4.8 Learning-curve Experiments
In this section, we report the results obtained in additional experiments aiming to quantify the impact on accuracy of variable amounts of target-language training documents. Given the supplementary nature of these experiments, we limit them to the RCV1/RCV2 dataset. Furthermore, for computational reasons, we carry out these experiments only on a subset of the original languages (namely, English, German, French, and Italian). In Figure
8, we report the results, in terms of
\(F^1_M\), obtained on RCV1/RCV2. For each of the four languages we work on, we assess the performance of
gFun-XMB by varying the amount of target-language training documents; we carry out experiments with 0%, 10%, 20%, 30%, 50%, and 100% of the training documents. For example, the experiments on French (Figure
8, bottom left) are run by testing on 100% of the French test data a classifier trained with 100% of the English, German, and Italian training data and with variable proportions of the French training data.
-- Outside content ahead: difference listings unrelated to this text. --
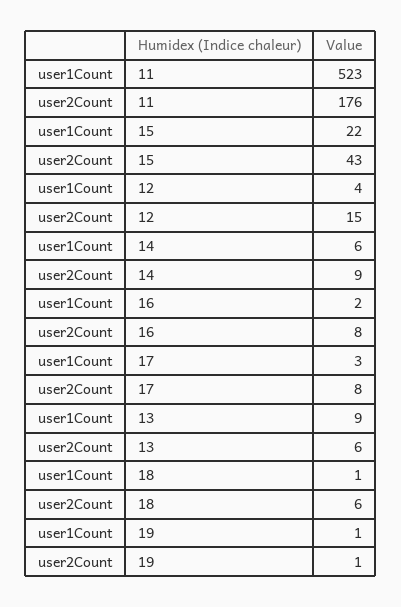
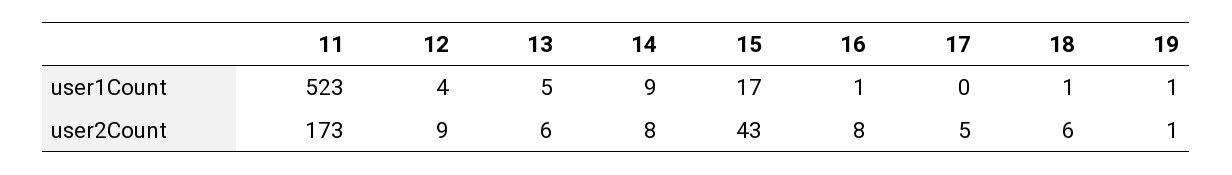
  {
    "user1Count": {
      "11": 523,
-     "15": 22,
+     "15": 17,
      "12": 4,
-     "14": 6,
+     "14": 9,
-     "16": 2,
+     "16": 1,
-     "17": 3,
+     "17": 0,
-     "13": 9,
+     "13": 5,
      "18": 1,
      "19": 1
    },
    "user2Count": {
-     "11": 176,
+     "11": 173,
      "15": 43,
-     "12": 15,
+     "12": 9,
-     "14": 9,
+     "14": 8,
      "16": 8,
-     "17": 8,
+     "17": 5,
      "13": 6,
      "18": 6,
      "19": 1
    }
  }

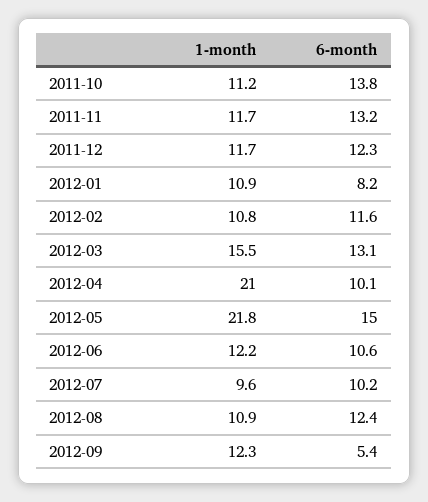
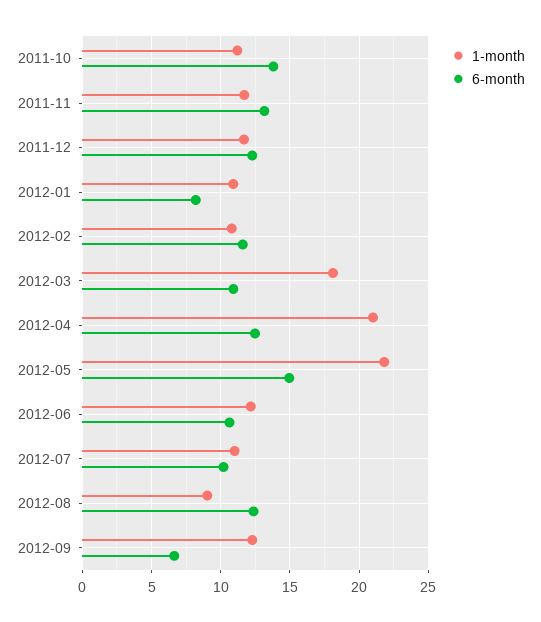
  {
    "1-month": {
      "2011-10": 11.2,
      "2011-11": 11.7,
      "2011-12": 11.7,
      "2012-01": 10.9,
      "2012-02": 10.8,
-     "2012-03": 15.5,
+     "2012-03": 18,
      "2012-04": 21,
      "2012-05": 21.8,
      "2012-06": 12.2,
-     "2012-07": 9.6,
+     "2012-07": 11,
-     "2012-08": 10.9,
+     "2012-08": 9,
      "2012-09": 12.3
    },
    "6-month": {
      "2011-10": 13.8,
      "2011-11": 13.2,
      "2011-12": 12.3,
      "2012-01": 8.2,
      "2012-02": 11.6,
-     "2012-03": 13.1,
+     "2012-03": 11,
-     "2012-04": 10.1,
+     "2012-04": 12.5,
      "2012-05": 15,
      "2012-06": 10.6,
      "2012-07": 10.2,
      "2012-08": 12.4,
-     "2012-09": 5.4
+     "2012-09": 6.5
    }
  }

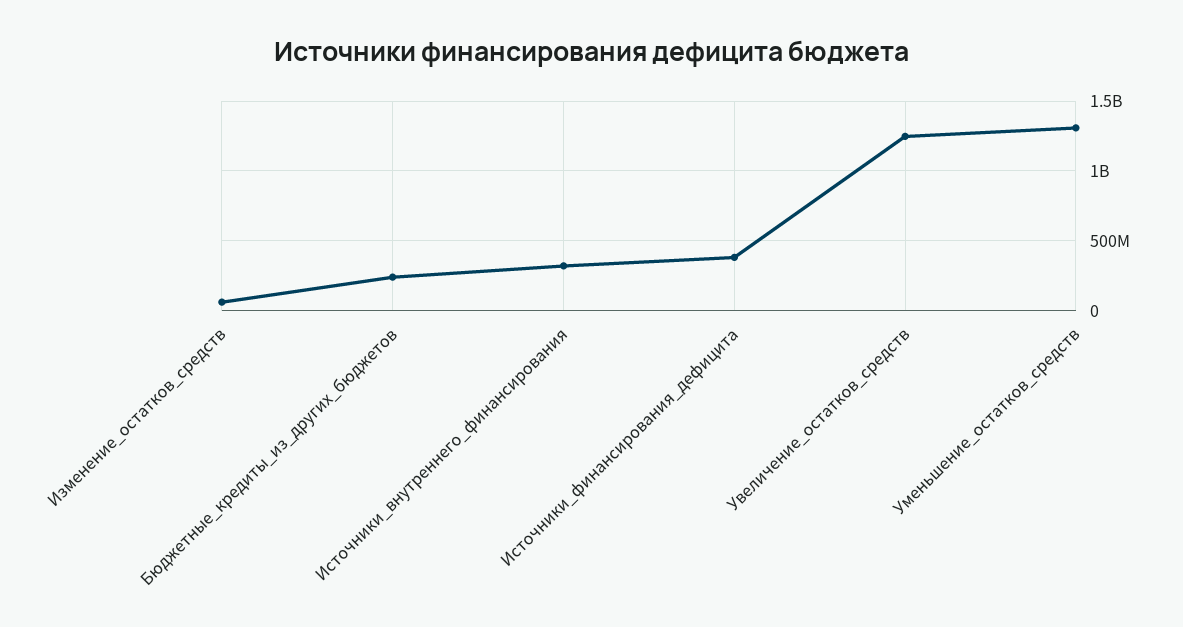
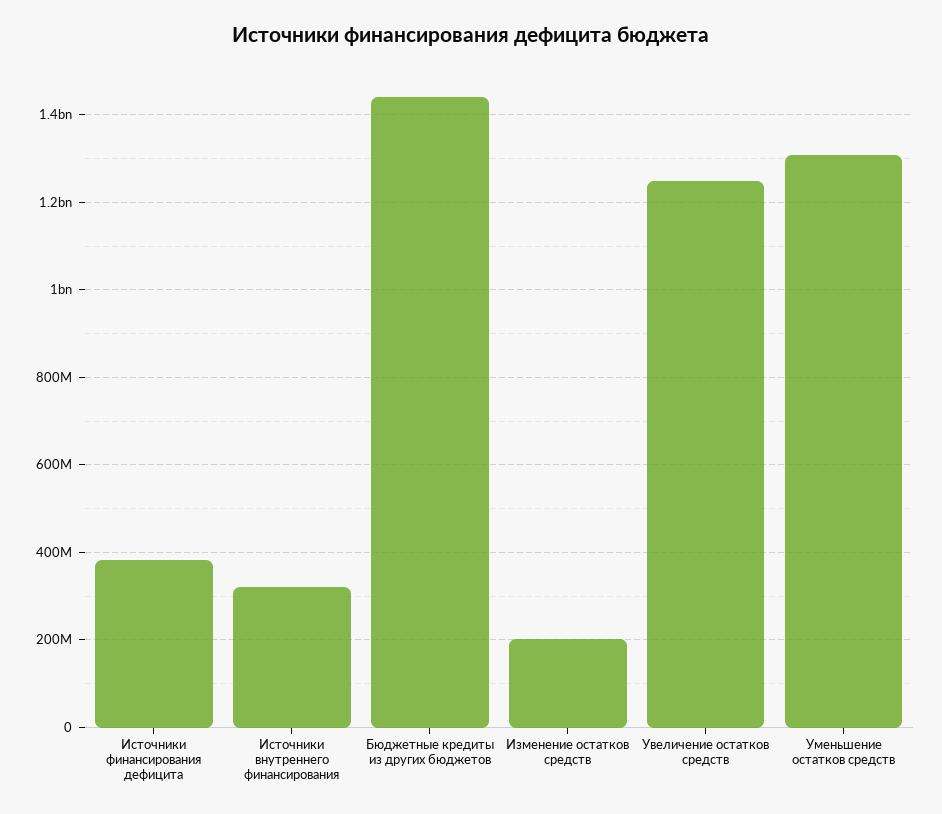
  {
-   "Изменение_остатков_средств": 50000000,
+   "Изменение_остатков_средств": 200000000,
-   "Бюджетные_кредиты_из_других_бюджетов": 250000000,
+   "Бюджетные_кредиты_из_других_бюджетов": 1440000000,
    "Источники_внутреннего_финансирования": 320000000,
    "Источники_финансирования_дефицита": 380000000,
    "Увеличение_остатков_средств": 1240000000,
    "Уменьшение_остатков_средств": 1300000000
  }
We compare the results with those obtained (using the same experimental setup) by the Naïve approach (see Sections
1 and
4.1) and by
Fun[
20].
It is immediate to note from the plots that the two baseline systems have a very low performance when there are few target-language training examples, but this is not true for gFun-WMB, which has a very respectable performance even with 0% target-language training examples; indeed, gFun-WMB is able to almost bridge the gap between the zero-shot and many-shot settings, i.e., for gFun-WMB the difference between the \(F^1_M\) values obtained with 0% or 100% target-language training examples is moderate. On the contrary, for the two baseline systems considered, the inclusion of additional target-language training examples results in a substantial increase in performance; however, both baselines substantially underperform gFun-WMB, for any percentage of target-language training examples, and for each of the four target languages.
4.9 Precision and Recall
In this section, we look at precision and recall for individual languages, as obtained by gFun, with the goal of investigating if any significant language-specific pattern emerges.
Figures
9 and
10 display precision and recall (in both their macro- and micro-averaged versions) obtained for the best-performing setting (-XWB) of
gFun, in one run on RCV1/RCV2 (Figure
9), and one run on JRC-Acquis (Figure
10).
The main observation that can be made by observing these figures is that, for each language and for each dataset, average precision is always invariably higher than average recall. This can be explained by the fact that all our datasets are imbalanced at the class level (i.e., for each class the positives are far outnumbered by the negatives). In these cases, it is well known that a learner that optimizes for vanilla accuracy (or for a proxy of it, such as the hinge loss, which is our case) tends to err on the side of caution (i.e., choose a high decision threshold); after all, on a test set in which, say, 99% of the examples are negatives, classifying all the unlabelled examples as negatives (which is the result of an extremely high decision threshold) rewards the classifier with an extremely high value of vanilla accuracy, i.e., 0.99. In other words, imbalanced data plus hinge loss as the loss to minimize means high decision threshold, which in turn means, quite obviously, higher precision and lower recall. As mentioned above, this tendency is displayed essentially by all languages and for both datasets.